# Work instructions:
Edit the data below by replacing every instance of "Inloggen" with "Aanmelden" and keeping everything else the same. Omit the pictures when you write it out.

(Items from a dataset)

━━━━━━━━━━

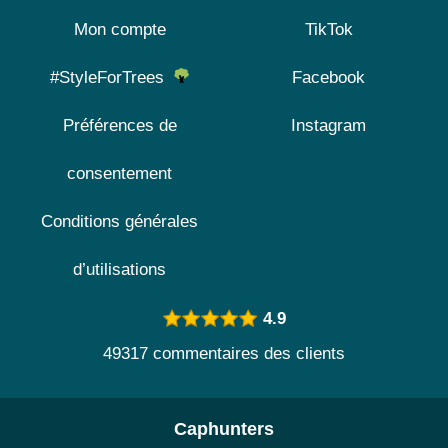
Mon compte
TikTok
#StyleForTrees
Facebook
Préférences de
Instagram
consentement
Conditions générales
d’utilisations
4.9
49317 commentaires des clients
Caphunters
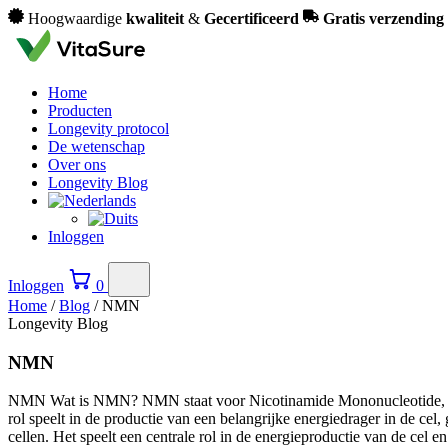
Hoogwaardige
kwaliteit
&
Gecertificeerd
Gratis verzending
Home
Producten
Longevity protocol
De wetenschap
Over ons
Longevity Blog
Inloggen
Inloggen
0
Home
/
Blog
/
NMN
Longevity Blog
NMN
NMN Wat is NMN? NMN staat voor Nicotinamide Mononucleotide, een d
rol speelt in de productie van een belangrijke energiedrager in de
cellen. Het speelt een centrale rol in de energieproductie van de ce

━━━━━━━━━━

# Result of the exercise:
Mon compte
TikTok
#StyleForTrees
Facebook
Préférences de
Instagram
consentement
Conditions générales
d’utilisations
4.9
49317 commentaires des clients
Caphunters
Hoogwaardige
kwaliteit
&
Gecertificeerd
Gratis verzending
Home
Producten
Longevity protocol
De wetenschap
Over ons
Longevity Blog
Aanmelden
Aanmelden
0
Home
/
Blog
/
NMN
Longevity Blog
NMN
NMN Wat is NMN? NMN staat voor Nicotinamide Mononucleotide, een d
rol speelt in de productie van een belangrijke energiedrager in de
cellen. Het speelt een centrale rol in de energieproductie van de ce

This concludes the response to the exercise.